[RECORDS SHOWN Boundary: Start]

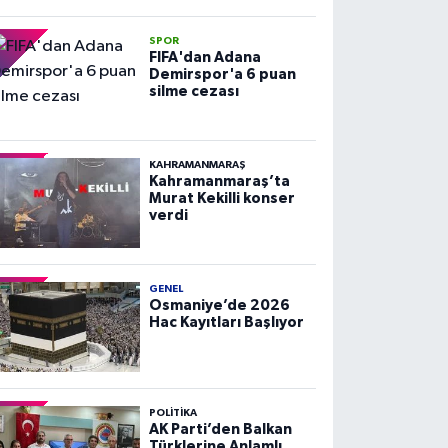
SPOR
FIFA'dan Adana
Demirspor'a 6 puan
silme cezası
KAHRAMANMARAŞ
Kahramanmaraş’ta
Murat Kekilli konser
verdi
GENEL
Osmaniye’de 2026
Hac Kayıtları Başlıyor
POLITIKA
AK Parti’den Balkan
Türklerine Anlamlı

[RECORDS SHOWN Boundary: End]

• [REQUIRED ACTION]: Reproduce the material above in full and without alteration, but skip all pictures.

• [FINISHED TASK]:
SPOR
FIFA'dan Adana
Demirspor'a 6 puan
silme cezası
KAHRAMANMARAŞ
Kahramanmaraş’ta
Murat Kekilli konser
verdi
GENEL
Osmaniye’de 2026
Hac Kayıtları Başlıyor
POLITIKA
AK Parti’den Balkan
Türklerine Anlamlı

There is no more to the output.